– Не всё. И не просто, – вздохнула Тингали. – Видела бы ты, как нитки из мира торчат! Страшно, Маря, ох, как страшно! Старые они, гнилые. То есть имеются просто старые, а есть и иные. Они от самого начала гнилые. И гниль свою вокруг распространяют. Как подумаю, из какой души такие нитки вытянуты – вот тут мне становится вовсе уж плохо. Наверное, так было бы, если бы твой брат умел шить.
– А новых ниток нет? – прищурилась Марница, плохо понимая весь разговор, но находя его занятным.
– Нет, – покачала головой Тингали. – Мне дед Сомра сказал напоследок. Нет и не будет более таких, кто безнаказанно гадит миру. Что отдал, то и к тебе вернется. Это закон новый, лесом Безвременным установленный для вышивальщиц. Он и прервал подлость тех, кто шил гнилью. Великое дело. Жаль, поздновато его исполнили… Много уже было нашито гнили. Под ней даже канву порой не видать. Мокнет она, расползается. Ох, ума не приложу, Маренька, что делать-то? Выпарывать? А ну, поползет сама канва? Штопать? Так поверх гнили и нельзя…
Тингали вздохнула, нахохлилась и села в тени, у края узкой тропки. Обняла плечи руками.
Можно сколь угодно себе твердить: Кимка заяц, он всяко вывернется, – думала Тингали. Можно, а только душа-то вздрагивает, болью полнится, и холодом эта боль расплескивается по спине. Кимочка, чудь лесная, жил в безопасности, горя не знал. Власть имел такую – людям и не понять её… Весь лес ему был – что родная канва, шей, как душа пожелает. А ныне кто он? Человек. Обычный, с руками-ногами, с душою доброй да беззащитной. Не убежать ему зайцем от бед большого мира. А он как там не бегал, так и здесь труса не празднует… Лучше прежнего стал, и ещё роднее, человек всегда к человеку тянется. Вон и новая приятельница – враз рассмотрела своими синими наглыми глазищами, каков из Кимки человек вылепился. Глядит на него – аж душа во взгляде светится, серость гаснет, синева живая разгорается. Да ладно это! Она нитки свои, бесстыжая, вокруг Кимки вьет, петлями укладывает. Привязанность шьет!
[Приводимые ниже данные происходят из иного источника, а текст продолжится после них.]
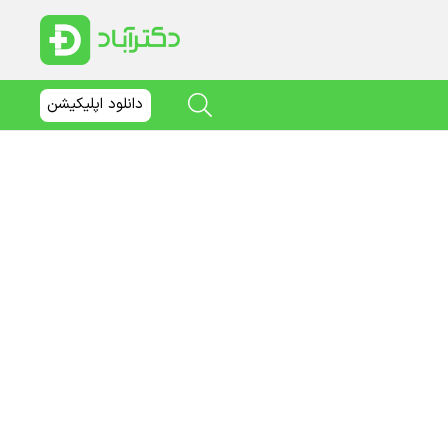
دانلود اپلیکیشن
Тингали вздохнула еще раз, уже судорожно, чуть не до слез жалобно. Все люди шьют. Все вплетают свои дела в общий узор. Одни гнилью, а иные и золотом… Только сделанного не видят и менять не могут. Та же Марница: видела бы она, что за ленту из своей жизни выплела. И черноты в ней полно, и сияния. Но только вот гнили – ни на ноготь.
– Не плачь, – присела рядом Марница. – Вот ведь свалились вы на мою шею! Спасли, называется! Да так спасли, что и нет от вас спасения… Тинка, а сколько твоему брату лет? Он порой такое говорит, что и от старика премудрого не услышать. Временами же на дитя малое похож.